Submandibular Gland Excision
Surgical removal of the submandibular gland may be necessary to provide relief from tumors or chronic infection. Submandibular gland excision is performed under general anesthesia, and patients usually return home the same day. During the excision procedure, an incision is made in the neck, right under the jawbone. The entire gland is then removed from the surrounding muscles, vessels and nerves. After the submandibular gland excision procedure, a drainage tube may be placed at the site of the incision, which can then be removed the next day.
Facial Skin Cancer Treatment
Skin cancer is the most common form of cancer in the United States and involves abnormal growths of skin cells that can form anywhere on the body, but most frequently appear on skin that is exposed to the sun, such as the face. There are three major types of skin cancer that affect the associated layers of the skin. Squamous cell carcinoma affects the squamous cells, which are just below the outer surface of the skin and serve as the inner lining. Basal cell carcinoma affects the basal cells, which lay under the squamous cells and produce new skin cells. Melanoma is the most serious form of skin cancer and affects the melanocytes, which produce melanin.

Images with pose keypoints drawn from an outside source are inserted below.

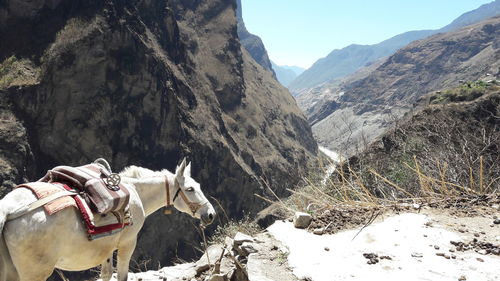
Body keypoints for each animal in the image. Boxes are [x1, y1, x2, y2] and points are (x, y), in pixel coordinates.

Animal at [0, 159, 215, 278]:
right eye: (190, 189)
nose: (210, 214)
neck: (135, 191)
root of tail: (9, 209)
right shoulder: (128, 242)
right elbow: (121, 275)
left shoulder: (106, 247)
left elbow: (106, 274)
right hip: (35, 271)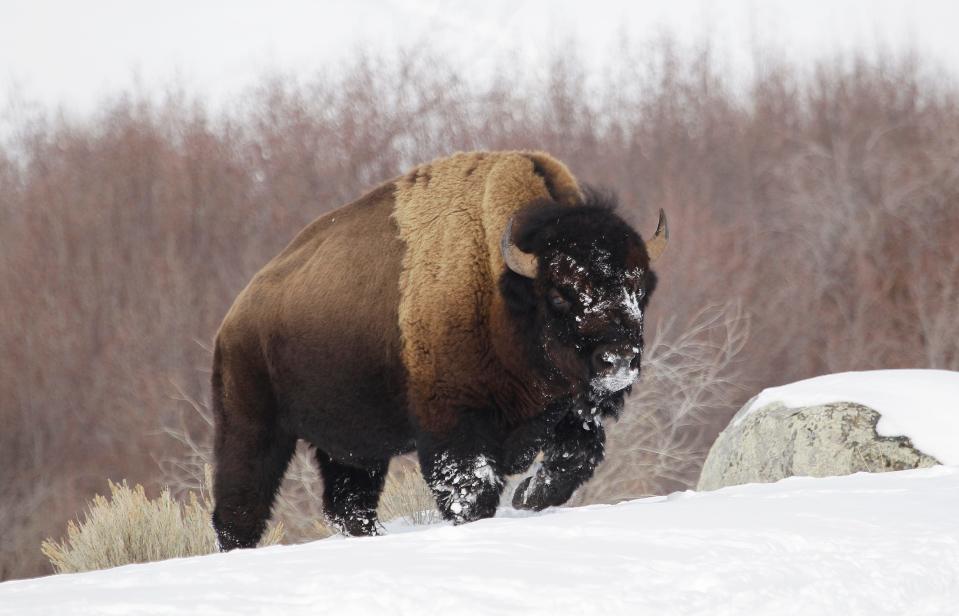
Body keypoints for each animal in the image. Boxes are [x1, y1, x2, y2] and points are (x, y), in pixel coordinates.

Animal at [210, 150, 668, 548]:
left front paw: (526, 497)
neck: (503, 293)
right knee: (240, 507)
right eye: (560, 293)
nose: (618, 359)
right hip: (252, 428)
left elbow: (575, 457)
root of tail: (234, 318)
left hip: (352, 450)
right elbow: (471, 490)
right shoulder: (455, 426)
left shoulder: (570, 411)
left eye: (638, 287)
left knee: (348, 505)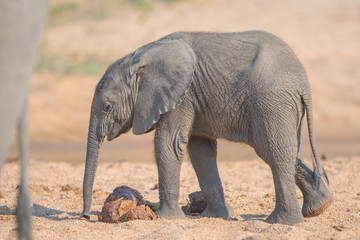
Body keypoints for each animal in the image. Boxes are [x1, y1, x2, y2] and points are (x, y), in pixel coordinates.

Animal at [81, 31, 332, 225]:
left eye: (107, 107)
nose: (84, 216)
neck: (141, 56)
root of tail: (303, 83)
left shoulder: (182, 95)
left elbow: (168, 144)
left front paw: (165, 217)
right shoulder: (191, 98)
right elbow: (200, 150)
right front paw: (217, 215)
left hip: (271, 100)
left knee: (272, 151)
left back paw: (281, 222)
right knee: (279, 148)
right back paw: (318, 208)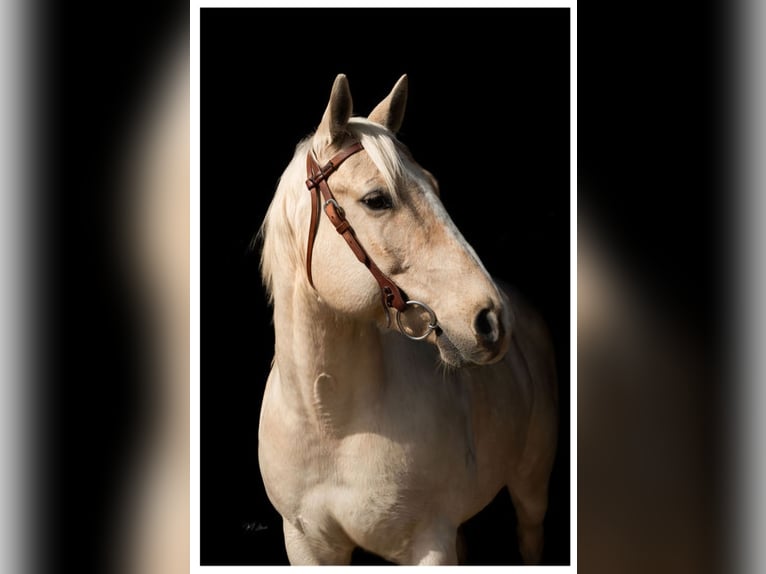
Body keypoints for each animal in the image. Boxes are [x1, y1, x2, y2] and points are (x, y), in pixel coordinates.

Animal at [256, 73, 559, 565]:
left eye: (434, 186)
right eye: (376, 200)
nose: (492, 321)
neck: (332, 422)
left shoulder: (428, 544)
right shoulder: (306, 545)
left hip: (531, 491)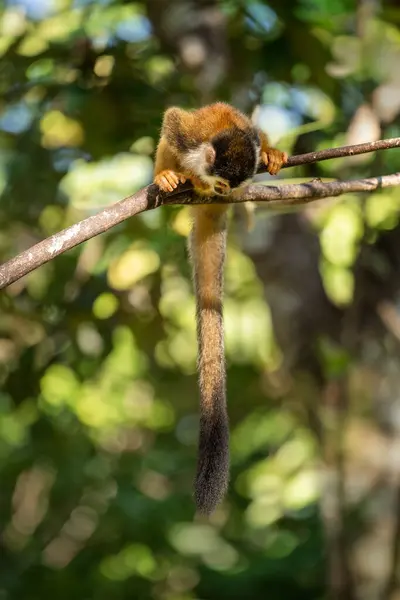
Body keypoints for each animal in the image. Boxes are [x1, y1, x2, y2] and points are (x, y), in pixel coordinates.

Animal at [153, 104, 288, 516]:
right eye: (223, 181)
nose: (224, 192)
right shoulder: (187, 135)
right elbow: (171, 122)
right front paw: (183, 177)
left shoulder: (250, 137)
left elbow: (260, 137)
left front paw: (272, 152)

Medical attention is necessary after noticing any changes to the skin, as early detection is valuable in successfully treating skin cancer. Regular full body screening is recommended as well. A biopsy is usually performed to accurately diagnose suspected cancerous growths. If not treated properly, skin cancer can spread to other areas of the body.

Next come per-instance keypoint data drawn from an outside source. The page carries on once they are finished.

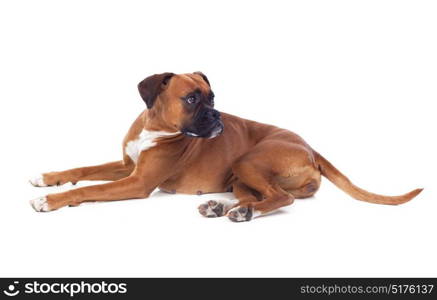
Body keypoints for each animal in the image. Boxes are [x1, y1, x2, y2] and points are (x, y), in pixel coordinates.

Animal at [28, 72, 422, 221]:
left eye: (213, 97)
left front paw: (50, 200)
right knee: (263, 196)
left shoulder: (137, 182)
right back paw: (225, 207)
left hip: (248, 161)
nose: (217, 114)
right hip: (240, 177)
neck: (156, 126)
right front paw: (47, 178)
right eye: (191, 98)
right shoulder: (127, 166)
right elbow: (83, 170)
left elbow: (90, 188)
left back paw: (241, 213)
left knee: (281, 199)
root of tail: (310, 147)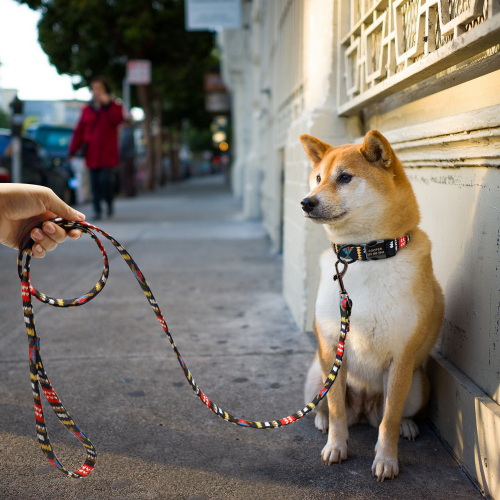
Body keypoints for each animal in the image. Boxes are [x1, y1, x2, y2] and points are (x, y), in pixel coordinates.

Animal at [298, 130, 444, 480]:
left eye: (344, 178)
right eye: (318, 178)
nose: (306, 201)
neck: (365, 255)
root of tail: (364, 410)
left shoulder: (402, 359)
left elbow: (389, 420)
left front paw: (387, 460)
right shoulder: (332, 349)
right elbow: (336, 408)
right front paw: (336, 446)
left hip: (418, 384)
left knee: (392, 415)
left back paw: (408, 426)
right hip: (315, 376)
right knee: (325, 404)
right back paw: (321, 420)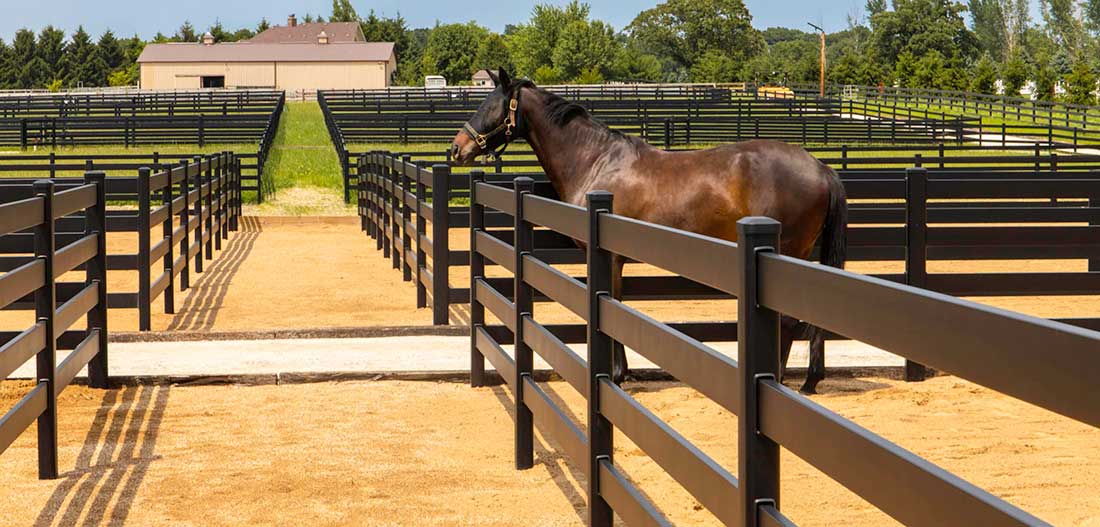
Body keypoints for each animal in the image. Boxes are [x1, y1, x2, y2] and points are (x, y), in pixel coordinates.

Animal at [451, 69, 847, 394]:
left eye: (491, 106)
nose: (457, 148)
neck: (596, 160)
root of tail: (821, 168)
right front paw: (624, 371)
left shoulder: (607, 256)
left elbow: (611, 305)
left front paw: (616, 374)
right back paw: (810, 379)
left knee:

Tumors of the Ear and Temporal Bone Treatment
The temporal bone is a portion of the skull located above the ear. Tumors may develop within the ear or temporal bone, often originating as skin cancer caused by years of sun exposure, or may form within the ear canal. Basal skin carcinoma and squamous cell cancer are the most common types of ear and temporal bone tumors.
Ear tumors are white bumps that appear on the outside of the ear, which can spread to the temporal bone if left untreated. Patients with ear or temporal bone tumors typically experience ear pain and discharge from the ear canal. If the tumor spreads to the temporal bone, it can also cause hearing loss, dizziness and facial paralysis. A biopsy of ear and/or temporal bone tumors is taken to determine whether or not they are cancerous. If cancer is detected, the tumor(s) must be surgically removed to keep it from spreading, and a customized treatment plan will be devised to prevent recurrence.